Russia has issued a stark new nuclear warning to Ukraine and the West on Tuesday as Russia began releasing results of referendums ahead of Vladimir Putin’s announcement of annexing four Ukrainian regions.
Tuesday’s nuclear warning by Dmitry Medvedev, deputy chairman of Russia’s Security Council, is one of several issued by Putin and his associates in recent weeks.
Medvedev predicted that the NATO military alliance would not directly enter the Ukraine war even if Moscow struck Ukraine with nuclear weapons.
“I believe that NATO would not directly interfere in the conflict even in this scenario,” Medvedev said in a post on Telegram on Tuesday, September 27.

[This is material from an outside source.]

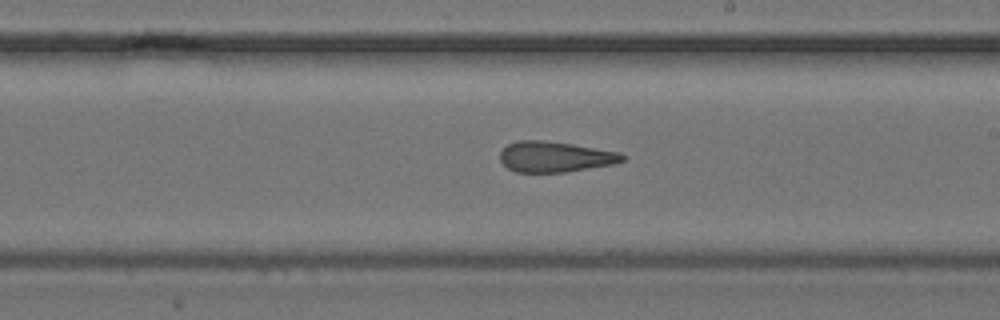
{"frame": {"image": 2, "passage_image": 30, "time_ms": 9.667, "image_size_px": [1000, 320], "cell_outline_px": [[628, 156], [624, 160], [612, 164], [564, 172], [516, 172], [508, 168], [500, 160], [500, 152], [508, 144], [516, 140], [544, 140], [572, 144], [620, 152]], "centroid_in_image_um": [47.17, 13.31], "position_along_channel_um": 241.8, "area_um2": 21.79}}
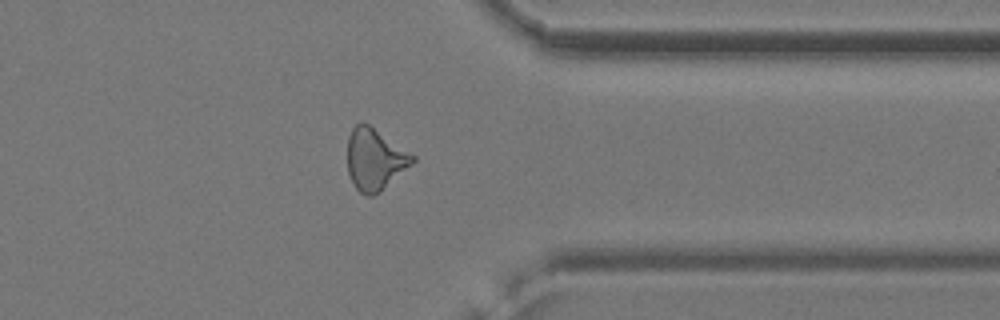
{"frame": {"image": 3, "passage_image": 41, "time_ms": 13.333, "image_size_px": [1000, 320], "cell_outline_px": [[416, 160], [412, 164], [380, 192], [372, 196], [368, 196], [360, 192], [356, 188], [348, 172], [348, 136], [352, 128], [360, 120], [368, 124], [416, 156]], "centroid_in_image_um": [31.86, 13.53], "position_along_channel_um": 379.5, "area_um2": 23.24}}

“The demagogues across the ocean and in Europe are not going to die in a nuclear apocalypse.”
Diplomats believe the nuclear sabre-rattling is an attempt by Moscow to scare the West into reducing its support for Kyiv by hinting at using a tactical nuclear weapon to defend the annexed territories of Ukraine.
But an adviser to Ukrainian President Volodymyr Zelenskiy said Kyiv would not be swayed by nuclear threats or by the annexation votes, and would press on with plans to retake all territory occupied by invading Russian forces.
Zelenskiy’s adviser Mykhailo Podolyak brushed aside the comments, telling Reuters in an interview: “We will continue our work to de-occupy our territory regardless.
“We believe the war can only end when we have liberated our territory in the internationally recognised borders of 1991. We have no other scenarios,” he said.
Podolyak said the world’s nuclear powers should warn Russia that any use of strategic or tactical nuclear weapons in Ukraine would be met with concrete action.
Russian-installed officials in the four occupied regions of Ukraine reported huge majorities on Tuesday in favour of becoming part of Russia after five days of voting in so-called referendums that Kyiv and the West denounced as a sham.
The head of the upper house of the Russian parliament said the chamber might consider the incorporation of the four regions into Russia on Oct. 4.